— Start —

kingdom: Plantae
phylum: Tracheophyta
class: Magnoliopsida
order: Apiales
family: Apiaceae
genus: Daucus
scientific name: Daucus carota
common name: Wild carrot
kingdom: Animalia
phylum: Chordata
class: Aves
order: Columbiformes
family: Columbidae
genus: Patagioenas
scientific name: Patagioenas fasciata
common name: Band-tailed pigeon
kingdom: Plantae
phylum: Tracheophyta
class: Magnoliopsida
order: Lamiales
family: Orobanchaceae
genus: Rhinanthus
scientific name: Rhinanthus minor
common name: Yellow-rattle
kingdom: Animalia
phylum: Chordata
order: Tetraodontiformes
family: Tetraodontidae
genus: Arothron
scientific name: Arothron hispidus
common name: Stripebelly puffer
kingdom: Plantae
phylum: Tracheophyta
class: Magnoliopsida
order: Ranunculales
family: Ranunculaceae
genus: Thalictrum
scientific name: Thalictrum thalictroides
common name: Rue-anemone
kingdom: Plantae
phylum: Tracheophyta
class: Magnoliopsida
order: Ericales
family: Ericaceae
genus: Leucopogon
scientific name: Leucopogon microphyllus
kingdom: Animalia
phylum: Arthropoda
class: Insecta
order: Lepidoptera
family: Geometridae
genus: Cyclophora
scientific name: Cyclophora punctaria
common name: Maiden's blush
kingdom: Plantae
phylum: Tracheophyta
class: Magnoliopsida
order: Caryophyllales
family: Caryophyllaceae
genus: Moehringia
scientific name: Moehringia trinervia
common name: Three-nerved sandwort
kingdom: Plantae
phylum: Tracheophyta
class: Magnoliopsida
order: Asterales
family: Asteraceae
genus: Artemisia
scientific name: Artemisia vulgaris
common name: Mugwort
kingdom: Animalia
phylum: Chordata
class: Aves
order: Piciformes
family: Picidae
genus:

— End —

*SHORT TASK:* Starting at the line that has "scientific name: Daucus carota" and continuing through the last line of the rows, both ends included, render each line as an item in a numbered list. Skip any blank lines.

*RESULT OF THE EXERCISE:*
1. scientific name: Daucus carota
2. common name: Wild carrot
3. kingdom: Animalia
4. phylum: Chordata
5. class: Aves
6. order: Columbiformes
7. family: Columbidae
8. genus: Patagioenas
9. scientific name: Patagioenas fasciata
10. common name: Band-tailed pigeon
11. kingdom: Plantae
12. phylum: Tracheophyta
13. class: Magnoliopsida
14. order: Lamiales
15. family: Orobanchaceae
16. genus: Rhinanthus
17. scientific name: Rhinanthus minor
18. common name: Yellow-rattle
19. kingdom: Animalia
20. phylum: Chordata
21. order: Tetraodontiformes
22. family: Tetraodontidae
23. genus: Arothron
24. scientific name: Arothron hispidus
25. common name: Stripebelly puffer
26. kingdom: Plantae
27. phylum: Tracheophyta
28. class: Magnoliopsida
29. order: Ranunculales
30. family: Ranunculaceae
31. genus: Thalictrum
32. scientific name: Thalictrum thalictroides
33. common name: Rue-anemone
34. kingdom: Plantae
35. phylum: Tracheophyta
36. class: Magnoliopsida
37. order: Ericales
38. family: Ericaceae
39. genus: Leucopogon
40. scientific name: Leucopogon microphyllus
41. kingdom: Animalia
42. phylum: Arthropoda
43. class: Insecta
44. order: Lepidoptera
45. family: Geometridae
46. genus: Cyclophora
47. scientific name: Cyclophora punctaria
48. common name: Maiden's blush
49. kingdom: Plantae
50. phylum: Tracheophyta
51. class: Magnoliopsida
52. order: Caryophyllales
53. family: Caryophyllaceae
54. genus: Moehringia
55. scientific name: Moehringia trinervia
56. common name: Three-nerved sandwort
57. kingdom: Plantae
58. phylum: Tracheophyta
59. class: Magnoliopsida
60. order: Asterales
61. family: Asteraceae
62. genus: Artemisia
63. scientific name: Artemisia vulgaris
64. common name: Mugwort
65. kingdom: Animalia
66. phylum: Chordata
67. class: Aves
68. order: Piciformes
69. family: Picidae
70. genus:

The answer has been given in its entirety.